PROBLEM TO SOLVE ▸ Go through the records below and report each line with "clear" in it.

[Dataset excerpts]
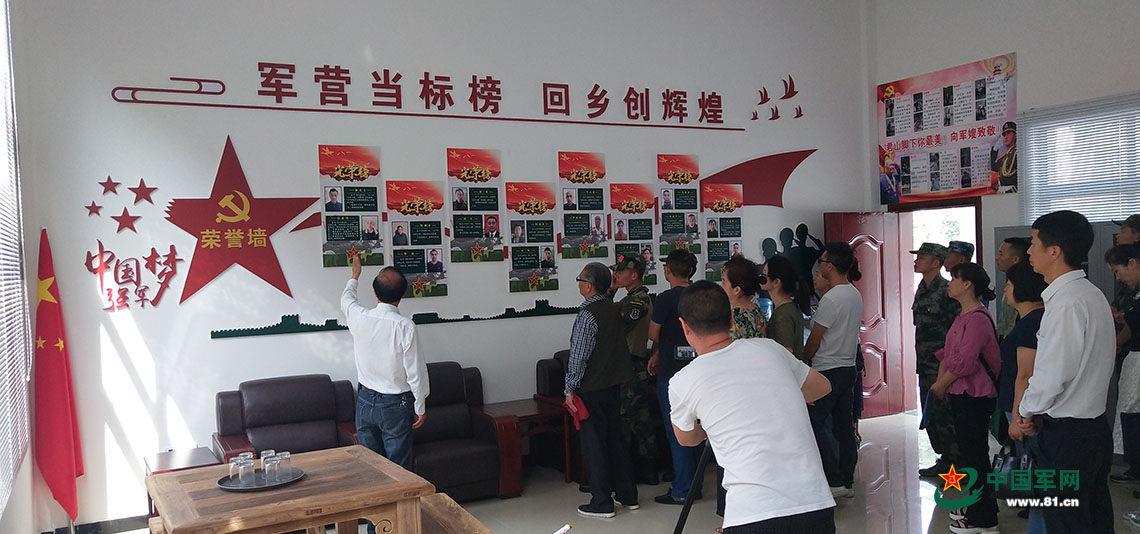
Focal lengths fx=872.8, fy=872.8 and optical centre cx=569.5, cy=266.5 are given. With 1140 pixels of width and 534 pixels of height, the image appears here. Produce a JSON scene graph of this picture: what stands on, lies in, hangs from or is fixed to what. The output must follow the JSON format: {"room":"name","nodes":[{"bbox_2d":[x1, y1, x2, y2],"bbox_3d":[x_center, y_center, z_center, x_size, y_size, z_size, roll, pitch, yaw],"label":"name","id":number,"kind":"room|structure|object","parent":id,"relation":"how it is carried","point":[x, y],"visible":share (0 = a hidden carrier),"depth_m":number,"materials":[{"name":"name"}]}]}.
{"room":"museum","nodes":[
{"label":"museum","id":0,"kind":"room"},
{"bbox_2d":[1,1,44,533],"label":"left wall","id":1,"kind":"structure","parent":0,"point":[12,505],"depth_m":4.43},
{"bbox_2d":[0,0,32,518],"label":"left window","id":2,"kind":"object","parent":1,"relation":"in","point":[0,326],"visible":0.98,"depth_m":4.07,"materials":[{"name":"white"}]},
{"bbox_2d":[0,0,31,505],"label":"window blind","id":3,"kind":"object","parent":2,"relation":"attached to","point":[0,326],"visible":0.91,"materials":[{"name":"white"}]},
{"bbox_2d":[6,0,872,529],"bbox_3d":[-0.220,-0.649,6.806,6.982,4.317,0.217,-2,1,-29],"label":"back wall","id":4,"kind":"structure","parent":0,"point":[218,347],"depth_m":5.91,"materials":[{"name":"white paint"}]},
{"bbox_2d":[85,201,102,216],"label":"star","id":5,"kind":"object","parent":4,"relation":"attached to","point":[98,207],"visible":0.98,"depth_m":5.41,"materials":[{"name":"red plastic"}]},
{"bbox_2d":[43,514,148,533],"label":"baseboard","id":6,"kind":"structure","parent":4,"relation":"attached to","point":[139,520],"depth_m":5.19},
{"bbox_2d":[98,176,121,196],"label":"star decoration","id":7,"kind":"object","parent":4,"relation":"attached to","point":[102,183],"visible":0.99,"depth_m":5.46,"materials":[{"name":"red plastic"}]},
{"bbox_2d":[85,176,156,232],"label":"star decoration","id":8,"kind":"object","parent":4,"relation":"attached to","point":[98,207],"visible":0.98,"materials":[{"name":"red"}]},
{"bbox_2d":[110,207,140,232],"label":"star decoration","id":9,"kind":"object","parent":4,"relation":"attached to","point":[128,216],"visible":0.99,"depth_m":5.47,"materials":[{"name":"red plastic"}]},
{"bbox_2d":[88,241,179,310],"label":"wall lettering","id":10,"kind":"object","parent":4,"relation":"attached to","point":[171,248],"visible":0.99,"depth_m":5.44,"materials":[{"name":"red plastic"}]},
{"bbox_2d":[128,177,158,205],"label":"red star","id":11,"kind":"object","parent":4,"relation":"attached to","point":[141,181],"visible":0.99,"depth_m":5.59,"materials":[{"name":"red plastic"}]},
{"bbox_2d":[162,136,318,305],"bbox_3d":[-2.240,-0.313,5.829,1.197,1.125,0.102,-2,1,-29],"label":"red star","id":12,"kind":"object","parent":4,"relation":"attached to","point":[236,194],"visible":0.99,"depth_m":5.81,"materials":[{"name":"red plastic"}]},
{"bbox_2d":[318,144,382,268],"bbox_3d":[-1.501,-0.413,5.983,0.379,0.819,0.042,-2,1,-29],"label":"poster","id":13,"kind":"object","parent":4,"relation":"attached to","point":[354,224],"visible":0.98,"depth_m":5.97,"materials":[{"name":"paper"}]},
{"bbox_2d":[208,302,580,338],"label":"wall decoration","id":14,"kind":"object","parent":4,"relation":"attached to","point":[339,326],"visible":0.95,"depth_m":6.10,"materials":[{"name":"green plastic"}]},
{"bbox_2d":[387,179,447,296],"bbox_3d":[-1.088,-0.201,6.207,0.388,0.813,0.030,-2,1,-29],"label":"poster","id":15,"kind":"object","parent":4,"relation":"attached to","point":[427,266],"visible":0.93,"depth_m":6.20,"materials":[{"name":"paper"}]},
{"bbox_2d":[100,61,795,132],"bbox_3d":[-0.437,-1.321,6.803,5.480,0.358,0.033,-2,1,-29],"label":"wall lettering","id":16,"kind":"object","parent":4,"relation":"attached to","point":[603,90],"visible":0.97,"depth_m":6.54,"materials":[{"name":"red plastic"}]},
{"bbox_2d":[448,149,502,262],"bbox_3d":[-0.699,-0.445,6.413,0.375,0.803,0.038,-2,1,-29],"label":"poster","id":17,"kind":"object","parent":4,"relation":"attached to","point":[476,227],"visible":0.98,"depth_m":6.40,"materials":[{"name":"paper"}]},
{"bbox_2d":[506,181,557,291],"bbox_3d":[-0.292,-0.227,6.593,0.374,0.797,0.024,-2,1,-29],"label":"poster","id":18,"kind":"object","parent":4,"relation":"attached to","point":[519,231],"visible":0.99,"depth_m":6.59,"materials":[{"name":"paper"}]},
{"bbox_2d":[558,152,606,257],"bbox_3d":[0.102,-0.487,6.864,0.386,0.809,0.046,-2,1,-29],"label":"poster","id":19,"kind":"object","parent":4,"relation":"attached to","point":[570,194],"visible":0.98,"depth_m":6.85,"materials":[{"name":"paper"}]},
{"bbox_2d":[610,183,656,281],"bbox_3d":[0.510,-0.273,7.038,0.385,0.791,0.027,-2,1,-29],"label":"poster","id":20,"kind":"object","parent":4,"relation":"attached to","point":[624,237],"visible":0.72,"depth_m":7.03,"materials":[{"name":"paper"}]},
{"bbox_2d":[657,154,700,255],"bbox_3d":[0.909,-0.512,7.295,0.381,0.836,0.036,-2,1,-29],"label":"poster","id":21,"kind":"object","parent":4,"relation":"attached to","point":[667,194],"visible":0.94,"depth_m":7.28,"materials":[{"name":"paper"}]},
{"bbox_2d":[702,181,743,281],"bbox_3d":[1.306,-0.304,7.432,0.388,0.815,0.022,-2,1,-29],"label":"poster","id":22,"kind":"object","parent":4,"relation":"attached to","point":[725,253],"visible":0.8,"depth_m":7.42,"materials":[{"name":"paper"}]},
{"bbox_2d":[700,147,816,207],"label":"wall decoration","id":23,"kind":"object","parent":4,"relation":"attached to","point":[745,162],"visible":0.95,"depth_m":7.98,"materials":[{"name":"red plastic"}]},
{"bbox_2d":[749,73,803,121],"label":"bird decoration","id":24,"kind":"object","parent":4,"relation":"attached to","point":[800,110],"visible":0.99,"depth_m":8.41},
{"bbox_2d":[759,223,822,284],"bbox_3d":[2.071,0.164,8.099,0.766,1.100,0.054,-2,1,-29],"label":"cutout","id":25,"kind":"object","parent":4,"relation":"attached to","point":[802,226],"visible":0.6,"depth_m":8.09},
{"bbox_2d":[83,409,1139,533],"bbox_3d":[0.955,1.565,3.879,8.043,0.114,6.482,-2,1,-29],"label":"floor","id":26,"kind":"structure","parent":0,"point":[628,520],"depth_m":5.46,"materials":[{"name":"tile"}]},
{"bbox_2d":[33,228,83,525],"bbox_3d":[-2.905,0.680,4.939,0.286,1.793,0.338,-2,1,4],"label":"flag","id":27,"kind":"object","parent":26,"relation":"on","point":[47,421],"visible":0.95,"depth_m":4.91,"materials":[{"name":"red fabric"}]},
{"bbox_2d":[144,447,222,475],"bbox_3d":[-2.242,1.342,5.077,0.390,0.451,0.462,-2,1,-29],"label":"side table","id":28,"kind":"object","parent":26,"relation":"on","point":[163,460],"visible":0.35,"depth_m":5.03,"materials":[{"name":"brown wood"}]},
{"bbox_2d":[211,374,358,460],"bbox_3d":[-1.677,1.130,5.262,0.825,0.862,0.842,-2,1,-29],"label":"armchair","id":29,"kind":"object","parent":26,"relation":"on","point":[294,412],"visible":0.56,"depth_m":5.35,"materials":[{"name":"leather"}]},
{"bbox_2d":[143,444,433,533],"bbox_3d":[-1.185,1.232,3.645,0.970,0.673,0.950,-2,1,-29],"label":"wooden table","id":30,"kind":"object","parent":26,"relation":"on","point":[309,480],"visible":0.95,"depth_m":3.45,"materials":[{"name":"brown wood"}]},
{"bbox_2d":[217,468,305,491],"bbox_3d":[-1.255,0.868,3.564,0.332,0.018,0.339,-1,1,19],"label":"tray","id":31,"kind":"object","parent":30,"relation":"on","point":[270,486],"visible":0.64,"depth_m":3.52,"materials":[{"name":"metal"}]},
{"bbox_2d":[229,454,244,482],"bbox_3d":[-1.343,0.819,3.539,0.070,0.098,0.070,-2,1,-29],"label":"drinking glass","id":32,"kind":"object","parent":31,"relation":"on","point":[233,464],"visible":0.67,"depth_m":3.52,"materials":[{"name":"clear glass"}]},
{"bbox_2d":[236,452,253,484],"bbox_3d":[-1.285,0.808,3.456,0.069,0.108,0.069,-2,1,-29],"label":"drinking glass","id":33,"kind":"object","parent":31,"relation":"on","point":[248,467],"visible":0.98,"depth_m":3.43,"materials":[{"name":"clear glass"}]},
{"bbox_2d":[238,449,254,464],"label":"drinking glass","id":34,"kind":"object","parent":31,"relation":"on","point":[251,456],"visible":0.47,"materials":[{"name":"clear glass"}]},
{"bbox_2d":[261,452,279,482],"bbox_3d":[-1.200,0.808,3.501,0.069,0.106,0.069,-2,1,-29],"label":"drinking glass","id":35,"kind":"object","parent":31,"relation":"on","point":[268,467],"visible":0.97,"depth_m":3.47,"materials":[{"name":"clear glass"}]},
{"bbox_2d":[276,451,291,476],"bbox_3d":[-1.176,0.816,3.587,0.067,0.097,0.068,-2,1,-29],"label":"drinking glass","id":36,"kind":"object","parent":31,"relation":"on","point":[285,456],"visible":0.96,"depth_m":3.57,"materials":[{"name":"clear glass"}]},
{"bbox_2d":[342,252,429,472],"bbox_3d":[-1.039,0.743,4.894,0.590,1.591,0.421,-1,1,37],"label":"man","id":37,"kind":"object","parent":26,"relation":"on","point":[384,371],"visible":0.92,"depth_m":4.73},
{"bbox_2d":[414,493,492,533],"bbox_3d":[-0.546,1.319,3.720,0.366,0.444,0.978,-2,1,-29],"label":"wooden bench","id":38,"kind":"object","parent":26,"relation":"on","point":[480,525],"visible":0.74,"depth_m":3.82,"materials":[{"name":"brown wood"}]},
{"bbox_2d":[408,362,505,502],"bbox_3d":[-0.913,1.104,5.753,0.775,0.828,0.778,-2,1,-29],"label":"armchair","id":39,"kind":"object","parent":26,"relation":"on","point":[474,471],"visible":0.59,"depth_m":5.67,"materials":[{"name":"leather"}]},
{"bbox_2d":[479,398,571,495],"bbox_3d":[-0.318,1.267,6.174,0.533,0.504,0.537,-2,1,-29],"label":"side table","id":40,"kind":"object","parent":26,"relation":"on","point":[532,412],"visible":0.71,"depth_m":6.07,"materials":[{"name":"wood"}]},
{"bbox_2d":[535,350,582,476],"bbox_3d":[0.323,1.078,6.518,0.914,0.842,0.837,-2,1,-29],"label":"armchair","id":41,"kind":"object","parent":26,"relation":"on","point":[564,382],"visible":0.24,"depth_m":6.48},
{"bbox_2d":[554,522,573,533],"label":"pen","id":42,"kind":"object","parent":26,"relation":"on","point":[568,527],"visible":0.98,"depth_m":2.83,"materials":[{"name":"white"}]},
{"bbox_2d":[565,260,638,517],"bbox_3d":[0.175,0.762,5.501,0.436,1.512,0.472,-3,1,-39],"label":"man","id":43,"kind":"object","parent":26,"relation":"on","point":[592,328],"visible":0.98,"depth_m":5.35},
{"bbox_2d":[565,394,590,427],"bbox_3d":[0.059,0.910,5.524,0.143,0.157,0.207,-2,1,-29],"label":"red cloth","id":44,"kind":"object","parent":43,"relation":"in","point":[577,400],"visible":0.85,"depth_m":5.49,"materials":[{"name":"red fabric"}]},
{"bbox_2d":[611,252,658,487],"bbox_3d":[0.419,0.712,6.090,0.495,1.560,0.518,-3,1,-43],"label":"soldier","id":45,"kind":"object","parent":26,"relation":"on","point":[644,387],"visible":0.8,"depth_m":5.92},
{"bbox_2d":[647,249,701,505],"bbox_3d":[0.759,0.702,5.678,0.463,1.569,0.519,-2,1,9],"label":"man","id":46,"kind":"object","parent":26,"relation":"on","point":[684,263],"visible":0.71,"depth_m":5.55},
{"bbox_2d":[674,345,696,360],"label":"smartphone","id":47,"kind":"object","parent":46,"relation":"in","point":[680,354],"visible":0.72,"depth_m":5.44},
{"bbox_2d":[719,257,767,340],"bbox_3d":[0.985,0.659,5.218,0.450,1.350,0.511,-1,1,36],"label":"woman","id":48,"kind":"object","parent":26,"relation":"on","point":[736,289],"visible":0.33,"depth_m":5.12},
{"bbox_2d":[666,281,840,533],"bbox_3d":[0.641,0.716,3.044,0.547,1.316,0.627,-2,1,-29],"label":"man","id":49,"kind":"object","parent":26,"relation":"on","point":[706,417],"visible":0.99,"depth_m":2.86},
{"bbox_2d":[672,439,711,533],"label":"tripod","id":50,"kind":"object","parent":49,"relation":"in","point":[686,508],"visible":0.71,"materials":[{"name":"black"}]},
{"bbox_2d":[762,257,808,359],"bbox_3d":[1.329,0.621,5.491,0.388,1.296,0.421,-1,1,36],"label":"woman","id":51,"kind":"object","parent":26,"relation":"on","point":[789,270],"visible":0.48,"depth_m":5.40},
{"bbox_2d":[802,243,862,497],"bbox_3d":[1.671,0.656,5.609,0.436,1.573,0.431,-2,1,-29],"label":"man","id":52,"kind":"object","parent":26,"relation":"on","point":[843,358],"visible":0.89,"depth_m":5.47},
{"bbox_2d":[910,241,960,475],"bbox_3d":[2.595,0.630,6.019,0.511,1.572,0.481,-2,1,-29],"label":"soldier","id":53,"kind":"object","parent":26,"relation":"on","point":[921,294],"visible":0.82,"depth_m":5.92},
{"bbox_2d":[943,240,975,275],"bbox_3d":[2.957,0.551,6.630,0.374,1.447,0.379,-2,1,-16],"label":"man","id":54,"kind":"object","parent":26,"relation":"on","point":[964,246],"visible":0.22,"depth_m":6.58},
{"bbox_2d":[929,262,1002,533],"bbox_3d":[2.266,0.748,4.945,0.397,1.412,0.481,-1,1,42],"label":"woman","id":55,"kind":"object","parent":26,"relation":"on","point":[951,380],"visible":0.88,"depth_m":4.83},
{"bbox_2d":[994,235,1033,338],"bbox_3d":[3.044,0.534,5.788,0.453,1.431,0.437,-2,1,-6],"label":"man","id":56,"kind":"object","parent":26,"relation":"on","point":[1015,250],"visible":0.28,"depth_m":5.76},
{"bbox_2d":[994,262,1047,449],"bbox_3d":[2.492,0.711,4.568,0.460,1.367,0.512,-1,1,41],"label":"woman","id":57,"kind":"object","parent":26,"relation":"on","point":[1024,335],"visible":0.3,"depth_m":4.54},
{"bbox_2d":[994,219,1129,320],"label":"metal cabinet","id":58,"kind":"object","parent":26,"relation":"on","point":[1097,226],"visible":0.14,"depth_m":6.31,"materials":[{"name":"grey metal"}]},
{"bbox_2d":[1010,210,1115,533],"bbox_3d":[2.174,0.583,3.790,0.475,1.629,0.416,-2,1,-29],"label":"man","id":59,"kind":"object","parent":26,"relation":"on","point":[1058,348],"visible":0.98,"depth_m":3.65},
{"bbox_2d":[991,435,1035,495],"bbox_3d":[2.129,0.939,4.151,0.228,0.266,0.227,-2,1,-29],"label":"handbag","id":60,"kind":"object","parent":59,"relation":"in","point":[998,466],"visible":0.62,"depth_m":4.10,"materials":[{"name":"black leather"}]},
{"bbox_2d":[1105,243,1139,485],"bbox_3d":[3.502,0.633,5.300,0.477,1.485,0.442,-2,1,1],"label":"person","id":61,"kind":"object","parent":26,"relation":"on","point":[1137,350],"visible":0.88,"depth_m":5.29},
{"bbox_2d":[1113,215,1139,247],"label":"person","id":62,"kind":"object","parent":26,"relation":"on","point":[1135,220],"visible":0.43,"depth_m":5.75},
{"bbox_2d":[864,0,1139,426],"bbox_3d":[4.486,-0.748,5.386,0.232,4.209,6.216,-2,1,-29],"label":"right wall","id":63,"kind":"structure","parent":0,"point":[1021,69],"depth_m":6.92,"materials":[{"name":"white paint"}]},
{"bbox_2d":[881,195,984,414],"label":"door frame","id":64,"kind":"object","parent":63,"relation":"in","point":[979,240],"visible":0.38,"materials":[{"name":"wood"}]},
{"bbox_2d":[826,211,910,417],"bbox_3d":[2.717,0.430,7.971,0.771,1.892,0.159,-2,1,-29],"label":"door","id":65,"kind":"structure","parent":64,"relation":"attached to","point":[873,333],"depth_m":8.00,"materials":[{"name":"red wood"}]},
{"bbox_2d":[875,52,1016,202],"bbox_3d":[3.321,-1.192,7.796,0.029,1.166,1.421,-2,1,-29],"label":"poster","id":66,"kind":"object","parent":63,"relation":"attached to","point":[933,127],"visible":0.98,"depth_m":7.70,"materials":[{"name":"paper"}]},
{"bbox_2d":[1019,91,1139,225],"bbox_3d":[4.101,-0.543,6.544,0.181,1.312,1.493,-2,1,-29],"label":"window","id":67,"kind":"structure","parent":63,"relation":"in","point":[1120,211],"depth_m":6.79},
{"bbox_2d":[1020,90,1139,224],"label":"window blind","id":68,"kind":"object","parent":67,"relation":"attached to","point":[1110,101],"visible":0.7,"depth_m":6.72,"materials":[{"name":"white plastic"}]}
]}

REPLY ▸
{"bbox_2d":[229,454,244,482],"bbox_3d":[-1.343,0.819,3.539,0.070,0.098,0.070,-2,1,-29],"label":"drinking glass","id":32,"kind":"object","parent":31,"relation":"on","point":[233,464],"visible":0.67,"depth_m":3.52,"materials":[{"name":"clear glass"}]},
{"bbox_2d":[236,452,253,484],"bbox_3d":[-1.285,0.808,3.456,0.069,0.108,0.069,-2,1,-29],"label":"drinking glass","id":33,"kind":"object","parent":31,"relation":"on","point":[248,467],"visible":0.98,"depth_m":3.43,"materials":[{"name":"clear glass"}]},
{"bbox_2d":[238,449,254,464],"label":"drinking glass","id":34,"kind":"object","parent":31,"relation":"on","point":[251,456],"visible":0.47,"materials":[{"name":"clear glass"}]},
{"bbox_2d":[261,452,279,482],"bbox_3d":[-1.200,0.808,3.501,0.069,0.106,0.069,-2,1,-29],"label":"drinking glass","id":35,"kind":"object","parent":31,"relation":"on","point":[268,467],"visible":0.97,"depth_m":3.47,"materials":[{"name":"clear glass"}]},
{"bbox_2d":[276,451,291,476],"bbox_3d":[-1.176,0.816,3.587,0.067,0.097,0.068,-2,1,-29],"label":"drinking glass","id":36,"kind":"object","parent":31,"relation":"on","point":[285,456],"visible":0.96,"depth_m":3.57,"materials":[{"name":"clear glass"}]},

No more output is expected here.